A group of former mayors and professors discussed the future of cities at a panel hosted by the Harvard Kennedy School’s Program on Science, Technology, and Society on Friday afternoon.
The panel focused on the concept of the “smart city” — a city that uses technology to solve city issues and improve communication between city leaders and their constituents — and the implications of integrating new technologies into city planning.
Moderator Diane E. Davis, an Urban Planning professor at the Harvard Graduate School of Design, kicked off the panel by warning the audience of the drawbacks to the smart city.
Though innovative ride-sharing and transportation start-ups like Uber fill a gap in the market, Davis said they come “at the cost of neglecting high-need areas and populations from socioeconomically vulnerable groups.”
“We found that the planning and implementation processes that can make possible the adoption of sought-after smart mobility policies may also inadvertently worsen mobility and accessibility gaps,” Davis said.
Former New York City mayor Bill de Blasio said he observed the unintended consequences of using “smart technology” during his time in office.
According to de Blasio, New York City partnered with the private firms Intersection and ZenFi Networks to turn payphones into kiosks through LinkNYC, which would offer local information and free WiFi, but the kiosks have not been used as planned.
“It turned out that a lot of individuals who did not have something better to do were using the kiosk to get service to watch pornographic movies,” de Blasio said.
Attendee Dennis F. Kunichoff, who works at the François Xavier Bagnoud Center for Health and Human Rights, pushed back against de Blasio for framing his story about the WiFi kiosks as a technology failure instead of a failure on the city’s part to deal with the homelessness crisis.
In response, de Blasio said these technologies are often hard to implement in a way that immediately makes progress on “a multi-generational project.”

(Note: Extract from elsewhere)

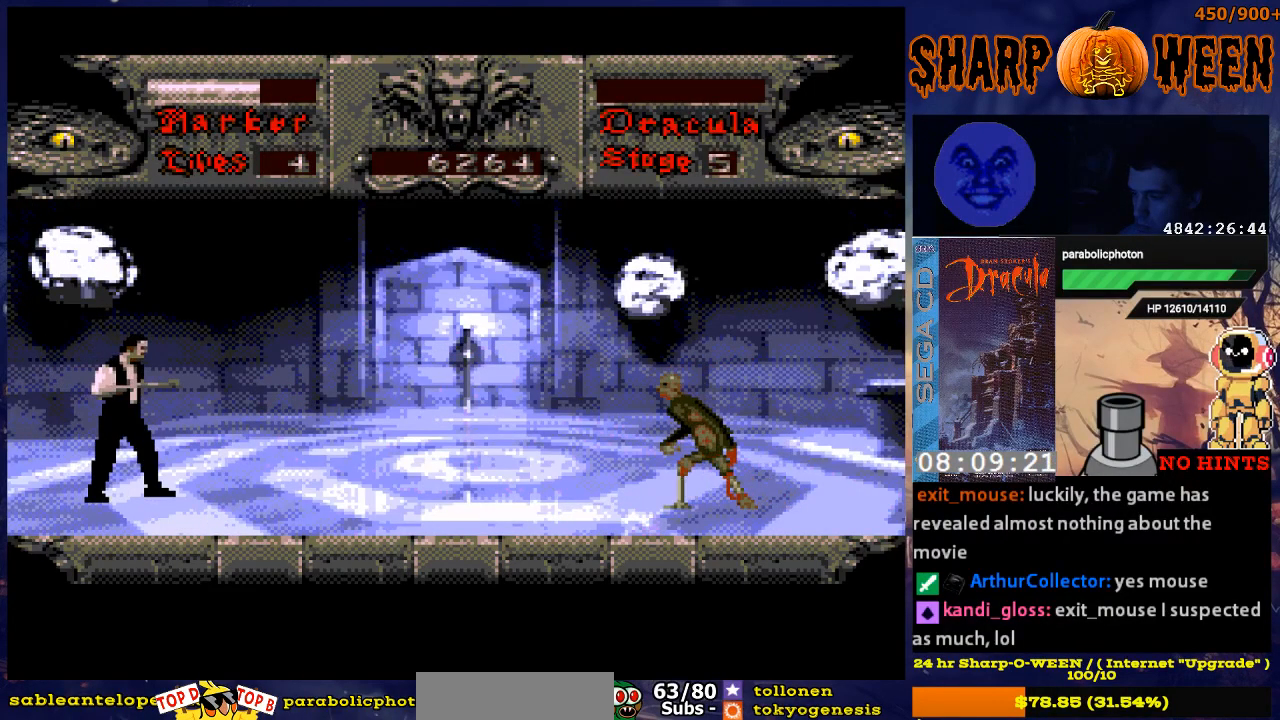
{"buttons": ["DPAD_RIGHT"], "events": [[51, "DPAD_LEFT", "down"], [352, "DPAD_LEFT", "up"], [452, "DPAD_RIGHT", "down"]]}
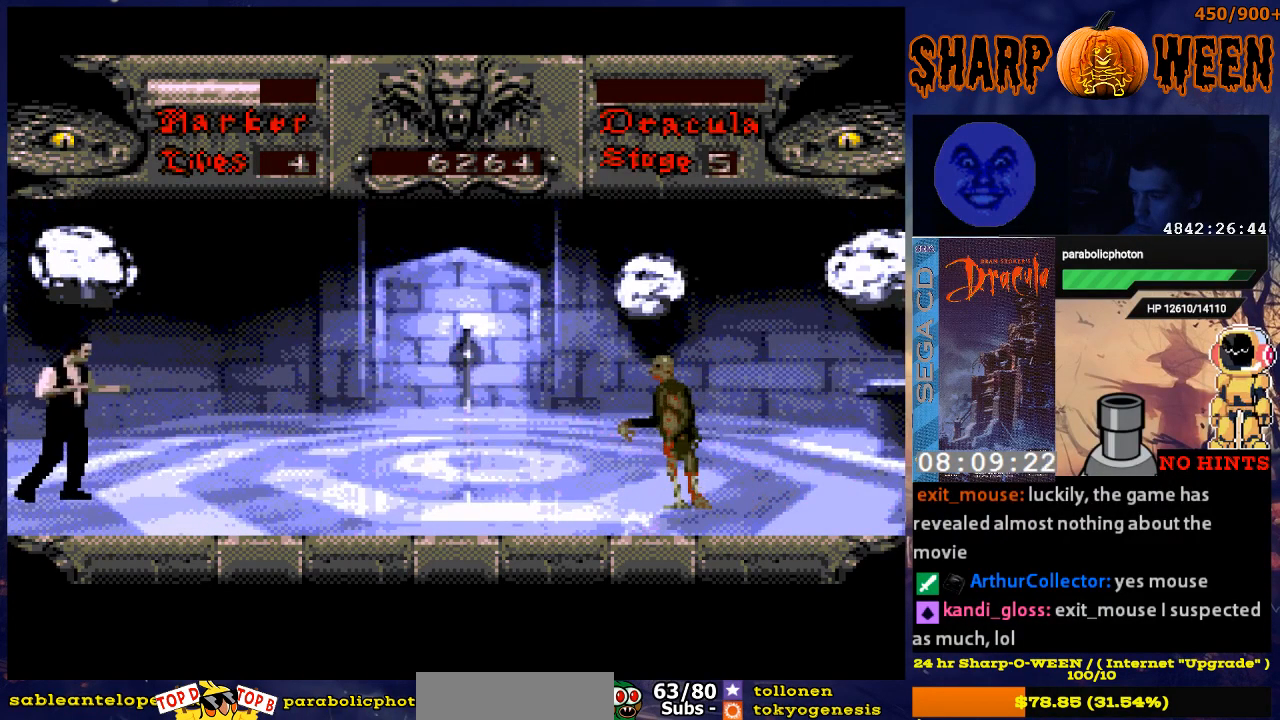
{"buttons": ["DPAD_RIGHT"], "events": []}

“The kind of religiosity with which we talk about smart cities and innovation for innovation’s sake is often met on the ground with an entirely different reality,” he said.
Panelist Rafal Dutkiewicz — the former mayor of Wrocław, Poland — noted that his city uses a “knowledge-based economy” requiring “really good cooperation between businesses and academia” and an “open and international society.”
During the panel discussion, Jason B. Jackson, an assistant professor of political economy at MIT, urged academics not to lose sight of the past when considering the future of cities.
“As we think about the kind of possibilities for new urban technologies, it’s useful for us to think back to the past as well to see what we can learn from earlier experiments with creating novel new types of cities,” Jackson said in an interview with The Crimson after the event.
Maarten A. Hajer, a professor of Urban Futures at Utrecht University in the Netherlands, talked about the role urban planning experts can play in making cities more sustainable and less reliant on fossil fuels.
“Academics must stop only analyzing the past, but start to provide these alternative futures, these aspirational futures, that show that the post-fossil city is worth living,” Hajer said.